▸ **INSTRUCTION**: Count the lines in the entries below that contain the string "offsetDistance", and reply with that number alone.

▸ **GIVEN RECORDS**:
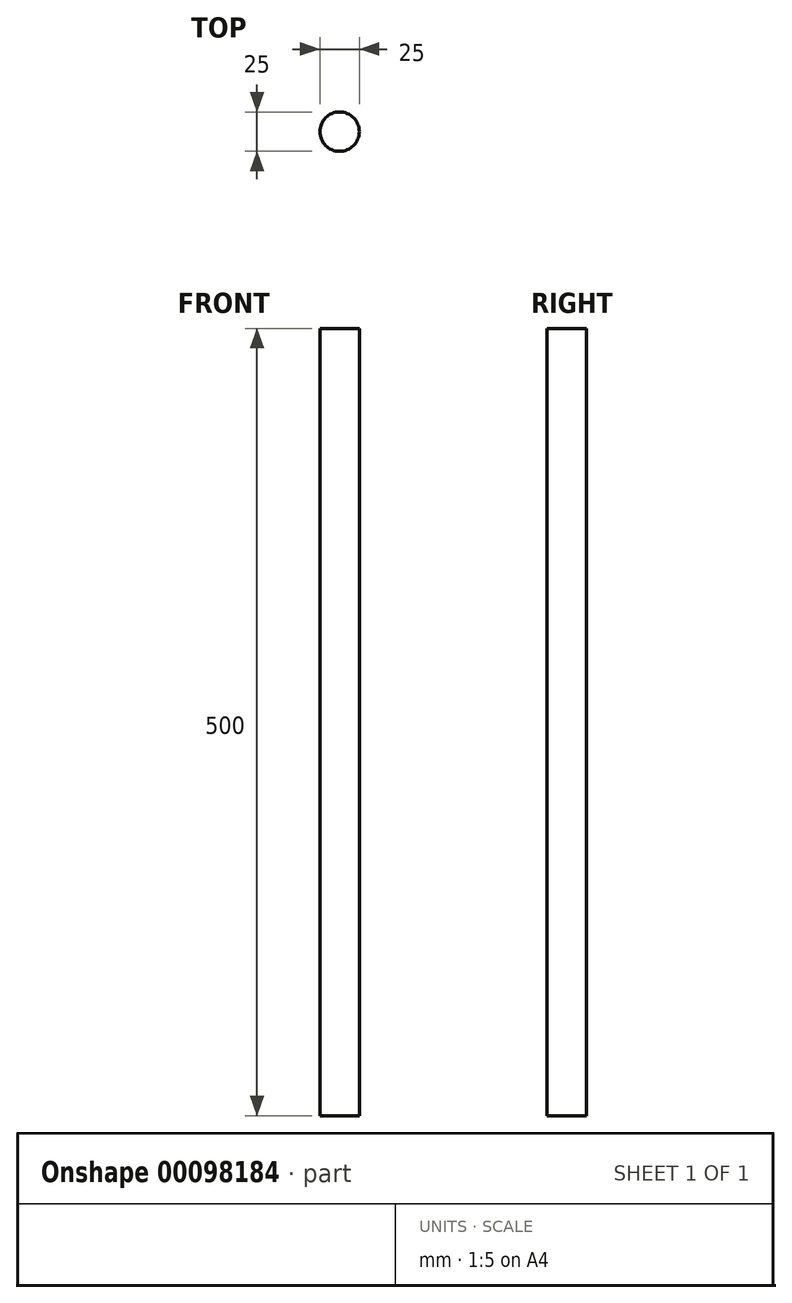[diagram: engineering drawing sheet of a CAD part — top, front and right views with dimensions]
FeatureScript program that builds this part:
annotation { "Feature Type Name" : "Feature", "Feature Type Description" : "" }
export const myFeature = defineFeature(function(context is Context, id is Id, definition is map)
    precondition{}
    {
        {
            var Q0;
            Q0=qCreatedBy(makeId("Top.planeOp"),FACE);
            var sketch = newSketch(context, id + "F0", { "sketchPlane" : qUnion([Q0])});
            skCircle(sketch, "E0", {"center": v(0, 0) * mm, "radius": 12.5 * mm});
            skSolve(sketch);
        }
        {
            var Q0;
            Q0=makeQuery(id+"F0.imprint","IMPRINT",FACE,{"disambiguationData":[TD([[makeQuery(id+"F0.imprint","IMPRINT",EDGE,{"derivedFrom":sQuery(id+"F0.wireOp",EDGE,"E0")}),1.0]])]});
            extrude(context, id + "F1", {"entities" : qUnion([Q0]), "depth" : 500 * mm});
        }
    });
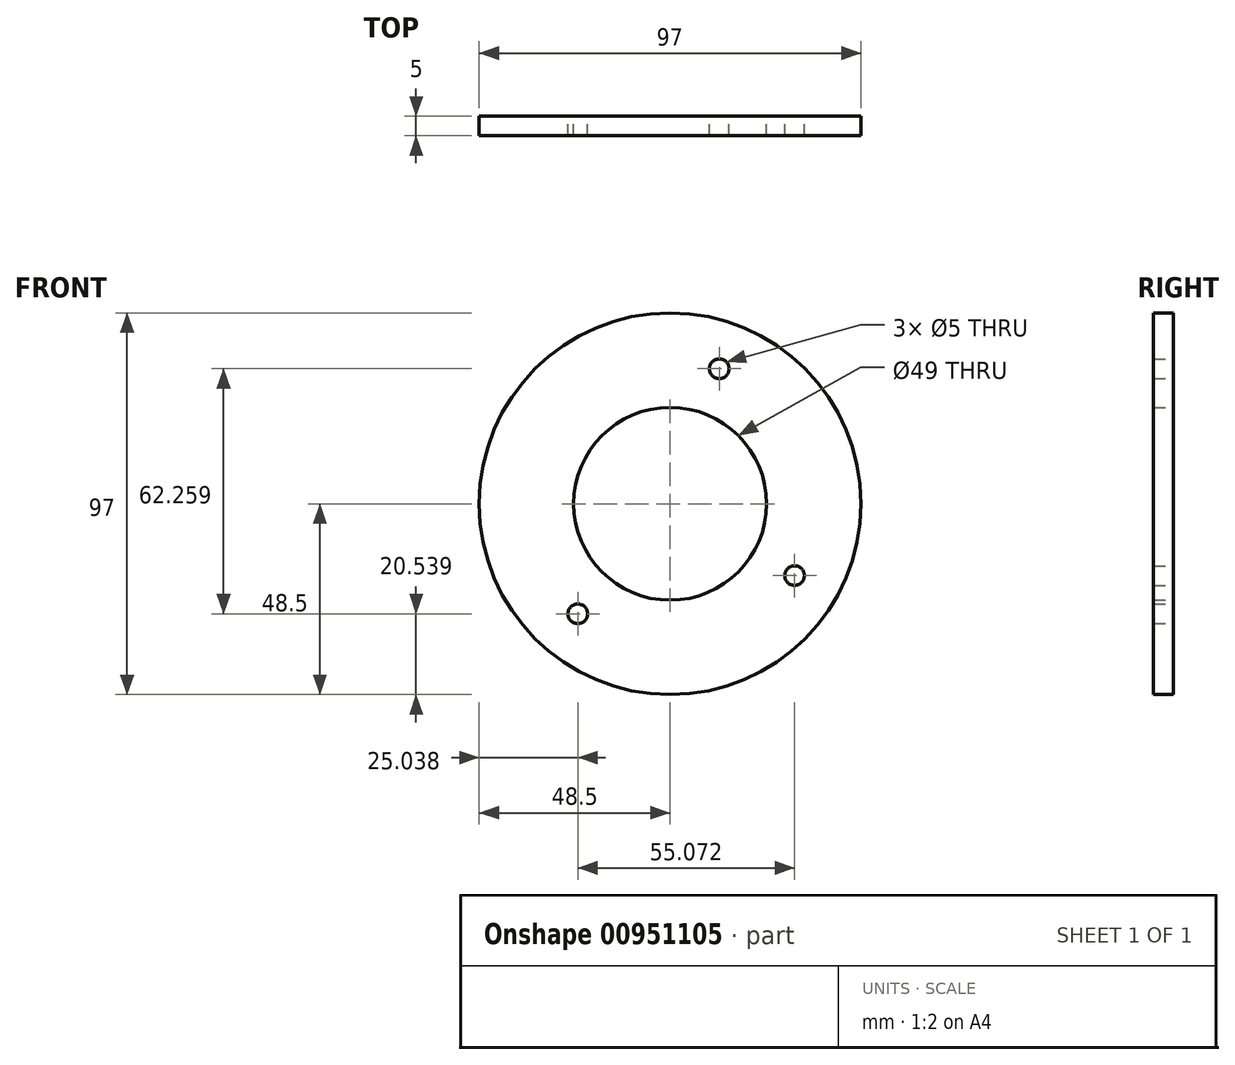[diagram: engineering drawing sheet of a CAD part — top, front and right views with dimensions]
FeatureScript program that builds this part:
annotation { "Feature Type Name" : "Feature", "Feature Type Description" : "" }
export const myFeature = defineFeature(function(context is Context, id is Id, definition is map)
    precondition{}
    {
        {
            var Q0;
            Q0=qCreatedBy(makeId("Front.planeOp"),FACE);
            var sketch = newSketch(context, id + "F0", { "sketchPlane" : qUnion([Q0])});
            skLineSegment(sketch, "E0", {"start": v(0, 0) * mm, "end": v(-36.5, 0) * mm});
            skLineSegment(sketch, "E1", {"start": v(-36.5, 0) * mm, "end": v(0, 0) * mm});
            skLineSegment(sketch, "E2", {"start": v(0, 0) * mm, "end": v(-23.46, -27.96) * mm});
            skCircle(sketch, "E3", {"center": v(-23.46, -27.96) * mm, "radius": 2.5 * mm});
            skLineSegment(sketch, "E4", {"start": v(0, 0) * mm, "end": v(31.6, -18.25) * mm});
            skLineSegment(sketch, "E5", {"start": v(0, 0) * mm, "end": v(12.48, 34.3) * mm});
            skCircle(sketch, "E6", {"center": v(12.48, 34.3) * mm, "radius": 2.5 * mm});
            skCircle(sketch, "E7", {"center": v(31.6, -18.25) * mm, "radius": 2.5 * mm});
            skCircle(sketch, "E8", {"center": v(0, 0) * mm, "radius": 22.5 * mm});
            skCircle(sketch, "E9", {"center": v(0, 0) * mm, "radius": 48.5 * mm});
            skCircle(sketch, "E10", {"center": v(0, 0) * mm, "radius": 24.5 * mm});
            skSolve(sketch);
        }
        {
            var Q0;
            Q0=makeQuery(id+"F0.imprint","IMPRINT",FACE,{"disambiguationData":[TD([[makeQuery(id+"F0.imprint","IMPRINT",EDGE,{"derivedFrom":sQuery(id+"F0.wireOp",EDGE,"E3")}),-1.0]])]});
            var Q1;
            Q1=sQuery(id+"F0.wireOp",EDGE,"E9");
            var Q2;
            Q2=sQuery(id+"F0.wireOp",EDGE,"E10");
            extrude(context, id + "F1", {"entities" : qUnion([Q0]), "surfaceEntities" : qUnion([Q1, Q2]), "depth" : 5 * mm, "offsetDistance" : 25 * mm});
        }
    });
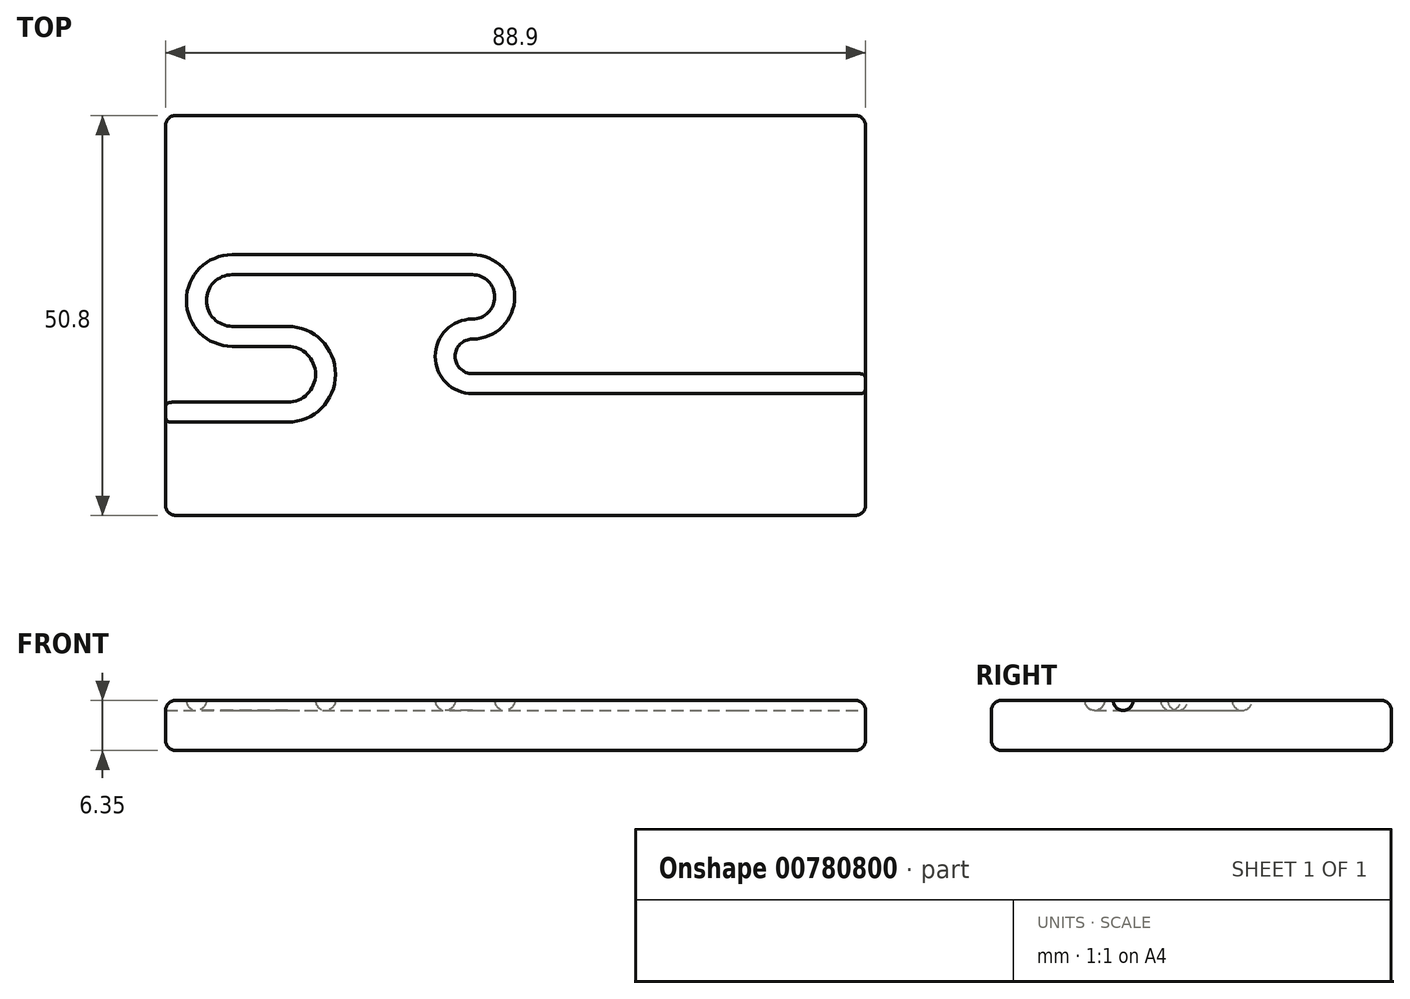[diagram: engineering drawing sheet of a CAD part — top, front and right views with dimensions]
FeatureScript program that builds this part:
annotation { "Feature Type Name" : "Feature", "Feature Type Description" : "" }
export const myFeature = defineFeature(function(context is Context, id is Id, definition is map)
    precondition{}
    {
        {
            var Q0;
            Q0=qCreatedBy(makeId("Top.planeOp"),FACE);
            var sketch = newSketch(context, id + "F0", { "sketchPlane" : qUnion([Q0])});
            skLineSegment(sketch, "E0.bottom", {"start": v(44.45, 25.4) * mm, "end": v(-44.45, 25.4) * mm});
            skLineSegment(sketch, "E0.top", {"start": v(44.45, -25.4) * mm, "end": v(-44.45, -25.4) * mm});
            skLineSegment(sketch, "E0.left", {"start": v(44.45, 25.4) * mm, "end": v(44.45, -25.4) * mm});
            skLineSegment(sketch, "E0.right", {"start": v(-44.45, 25.4) * mm, "end": v(-44.45, -25.4) * mm});
            skPoint(sketch, "E0.middle", {"position": v(0, 0) * mm});
            skSolve(sketch);
        }
        {
            var Q0;
            Q0 = qSketchRegion(id + "F0", true);
            extrude(context, id + "F1", {"entities" : qUnion([Q0]), "depth" : 6.35 * mm, "offsetDistance" : 25.4 * mm});
        }
        {
            var Q0;
            Q0=makeQuery(id+"F1.opExtrude","CAP_FACE",FACE,{"disambiguationData":[OSD([sQuery(id+"F0.wireOp",EDGE,"E0.bottom"),sQuery(id+"F0.wireOp",EDGE,"E0.top"),sQuery(id+"F0.wireOp",EDGE,"E0.left"),sQuery(id+"F0.wireOp",EDGE,"E0.right")])],"isStart":false});
            var sketch = newSketch(context, id + "F2", { "sketchPlane" : qUnion([Q0])});
            skLineSegment(sketch, "E1", {"start": v(-44.45, -12.3) * mm, "end": v(-28.96, -12.3) * mm});
            skArc(sketch, "E2", {"start": v(-28.96, -12.3) * mm, "mid": v(-24.14, -7.47) * mm, "end": v(-28.96, -2.65) * mm});
            skLineSegment(sketch, "E3", {"start": v(-28.96, -2.65) * mm, "end": v(-36, -2.65) * mm});
            skArc(sketch, "E4", {"start": v(-36, 6.44) * mm, "mid": v(-40.54, 1.9) * mm, "end": v(-36, -2.65) * mm});
            skLineSegment(sketch, "E5", {"start": v(-36, 6.44) * mm, "end": v(-5.47, 6.44) * mm});
            skArc(sketch, "E6", {"start": v(-5.47, -1.72) * mm, "mid": v(-1.38, 2.36) * mm, "end": v(-5.47, 6.44) * mm});
            skArc(sketch, "E7", {"start": v(-5.47, -1.72) * mm, "mid": v(-8.94, -5.2) * mm, "end": v(-5.47, -8.67) * mm});
            skLineSegment(sketch, "E8", {"start": v(-5.47, -8.67) * mm, "end": v(28.17, -8.67) * mm});
            skLineSegment(sketch, "E9", {"start": v(28.17, -8.67) * mm, "end": v(44.45, -8.67) * mm});
            skPoint(sketch, "E10", {"position": v(-44.45, -12.3) * mm});
            skSolve(sketch);
        }
        {
            var Q0;
            Q0=makeQuery(id+"F1.opExtrude","SWEPT_FACE",FACE,{"disambiguationData":[OSD([sQuery(id+"F0.wireOp",EDGE,"E0.right")])]});
            var sketch = newSketch(context, id + "F3", { "sketchPlane" : qUnion([Q0])});
            skCircle(sketch, "E11", {"center": v(12.3, 6.35) * mm, "radius": 1.27 * mm});
            skSolve(sketch);
        }
        {
            var Q0;
            Q0 = qSketchRegion(id + "F3", true);
            var Q1;
            Q1 = qConstructionFilter(qBodyType(qCreatedBy(id + "F2" ,EDGE), BodyType.WIRE), ConstructionObject.NO);
            sweep(context, id + "F4", {"operationType" : NewBodyOperationType.REMOVE, "profiles" : qUnion([Q0]), "path" : qUnion([Q1])});
        }
        {
            var Q0;
            {var subQ0=sQuery(id+"F0.wireOp",EDGE,"E0.bottom");var subQ1=sQuery(id+"F0.wireOp",EDGE,"E0.left");Q0=makeQuery(id+"F4.boolean.opBoolean","SPLIT",EDGE,{"disambiguationData":[TD([makeQuery(id+"F1.opExtrude","SWEPT_FACE",FACE,{"disambiguationData":[OSD([subQ0])]})])],"derivedFrom":makeQuery(id+"F1.opExtrude","CAP_EDGE",EDGE,{"disambiguationData":[OSD([subQ1])],"isStart":false})});}
            var Q1;
            {var subQ0=sQuery(id+"F0.wireOp",EDGE,"E0.left");var subQ1=sQuery(id+"F0.wireOp",EDGE,"E0.top");Q1=makeQuery(id+"F4.boolean.opBoolean","SPLIT",EDGE,{"disambiguationData":[TD([makeQuery(id+"F1.opExtrude","SWEPT_FACE",FACE,{"disambiguationData":[OSD([subQ1])]})])],"derivedFrom":makeQuery(id+"F1.opExtrude","CAP_EDGE",EDGE,{"disambiguationData":[OSD([subQ0])],"isStart":false})});}
            var Q2;
            Q2=makeQuery(id+"F1.opExtrude","CAP_EDGE",EDGE,{"disambiguationData":[OSD([sQuery(id+"F0.wireOp",EDGE,"E0.left")])],"isStart":true});
            var Q3;
            Q3=makeQuery(id+"F1.opExtrude","SWEPT_EDGE",EDGE,{"disambiguationData":[OSD([sQuery(id+"F0.wireOp",EDGE,"E0.top"),sQuery(id+"F0.wireOp",EDGE,"E0.left")])]});
            var Q4;
            Q4=makeQuery(id+"F1.opExtrude","CAP_EDGE",EDGE,{"disambiguationData":[OSD([sQuery(id+"F0.wireOp",EDGE,"E0.top")])],"isStart":false});
            var Q5;
            Q5=makeQuery(id+"F1.opExtrude","CAP_EDGE",EDGE,{"disambiguationData":[OSD([sQuery(id+"F0.wireOp",EDGE,"E0.top")])],"isStart":true});
            var Q6;
            Q6=makeQuery(id+"F1.opExtrude","SWEPT_EDGE",EDGE,{"disambiguationData":[OSD([sQuery(id+"F0.wireOp",EDGE,"E0.top"),sQuery(id+"F0.wireOp",EDGE,"E0.right")])]});
            var Q7;
            Q7=makeQuery(id+"F1.opExtrude","CAP_EDGE",EDGE,{"disambiguationData":[OSD([sQuery(id+"F0.wireOp",EDGE,"E0.right")])],"isStart":true});
            var Q8;
            {var subQ0=sQuery(id+"F0.wireOp",EDGE,"E0.right");var subQ1=sQuery(id+"F0.wireOp",EDGE,"E0.top");Q8=makeQuery(id+"F4.boolean.opBoolean","SPLIT",EDGE,{"disambiguationData":[TD([makeQuery(id+"F1.opExtrude","SWEPT_FACE",FACE,{"disambiguationData":[OSD([subQ1])]})])],"derivedFrom":makeQuery(id+"F1.opExtrude","CAP_EDGE",EDGE,{"disambiguationData":[OSD([subQ0])],"isStart":false})});}
            var Q9;
            {var subQ0=sQuery(id+"F0.wireOp",EDGE,"E0.bottom");var subQ1=sQuery(id+"F0.wireOp",EDGE,"E0.right");Q9=makeQuery(id+"F4.boolean.opBoolean","SPLIT",EDGE,{"disambiguationData":[TD([makeQuery(id+"F1.opExtrude","SWEPT_FACE",FACE,{"disambiguationData":[OSD([subQ0])]})])],"derivedFrom":makeQuery(id+"F1.opExtrude","CAP_EDGE",EDGE,{"disambiguationData":[OSD([subQ1])],"isStart":false})});}
            var Q10;
            Q10=makeQuery(id+"F1.opExtrude","SWEPT_EDGE",EDGE,{"disambiguationData":[OSD([sQuery(id+"F0.wireOp",EDGE,"E0.bottom"),sQuery(id+"F0.wireOp",EDGE,"E0.right")])]});
            var Q11;
            Q11=makeQuery(id+"F1.opExtrude","CAP_EDGE",EDGE,{"disambiguationData":[OSD([sQuery(id+"F0.wireOp",EDGE,"E0.bottom")])],"isStart":true});
            var Q12;
            Q12=makeQuery(id+"F1.opExtrude","CAP_EDGE",EDGE,{"disambiguationData":[OSD([sQuery(id+"F0.wireOp",EDGE,"E0.bottom")])],"isStart":false});
            var Q13;
            Q13=makeQuery(id+"F1.opExtrude","SWEPT_EDGE",EDGE,{"disambiguationData":[OSD([sQuery(id+"F0.wireOp",EDGE,"E0.bottom"),sQuery(id+"F0.wireOp",EDGE,"E0.left")])]});
            fillet(context, id + "F5", {"entities" : qUnion([Q0, Q1, Q2, Q3, Q4, Q5, Q6, Q7, Q8, Q9, Q10, Q11, Q12, Q13]), "radius" : 1.27 * mm, "tangentPropagation" : true, "allowEdgeOverflow" : false});
        }
    });
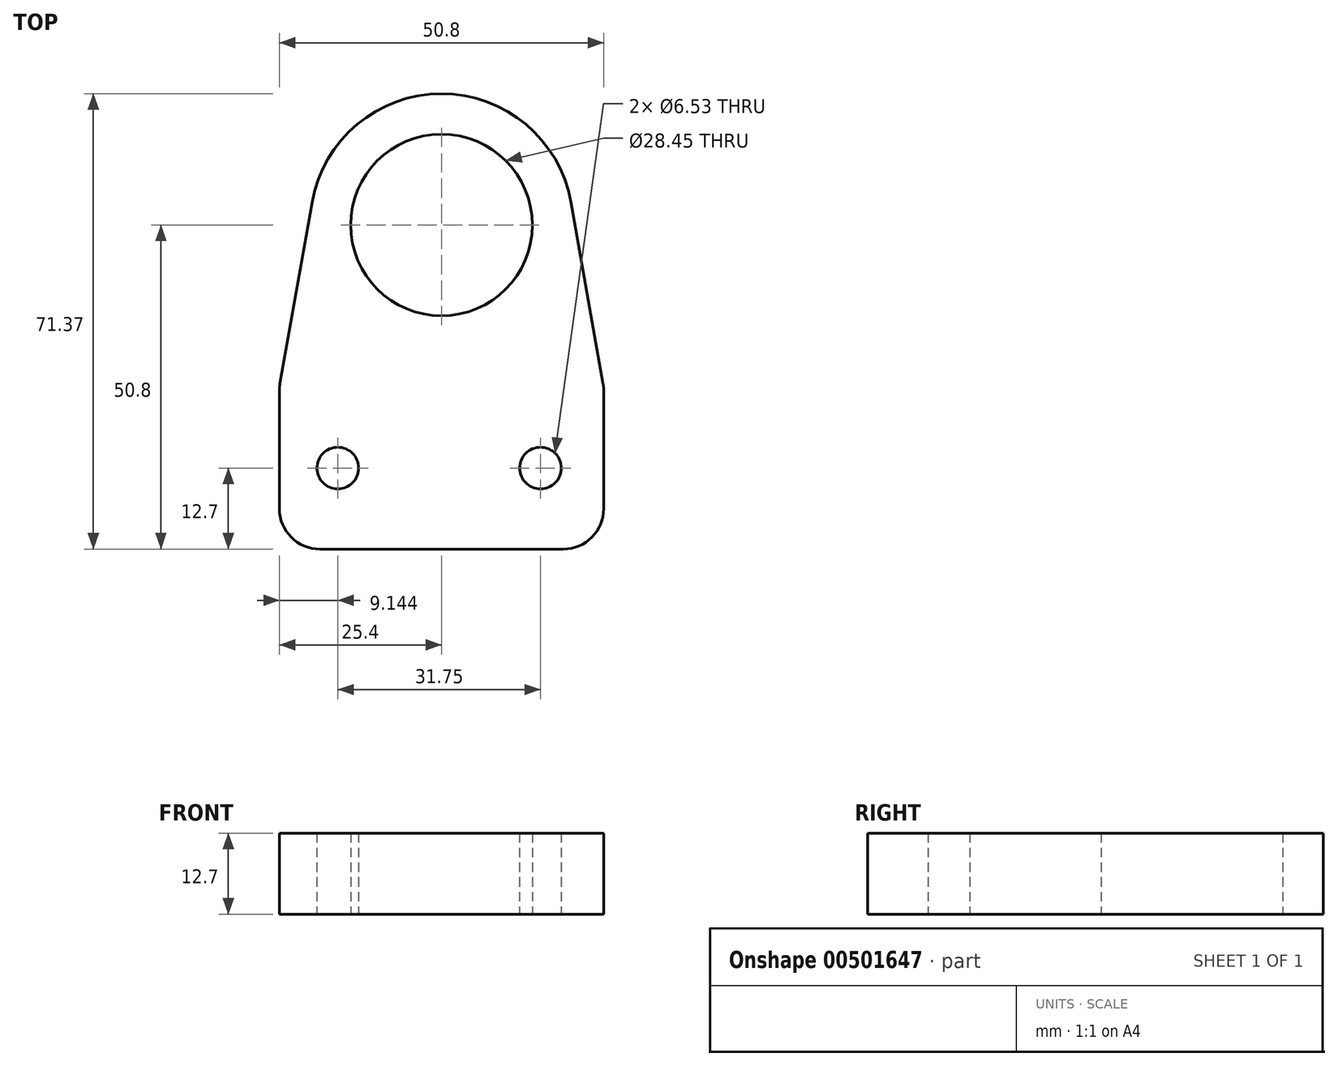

▸ **ANSWER**: 2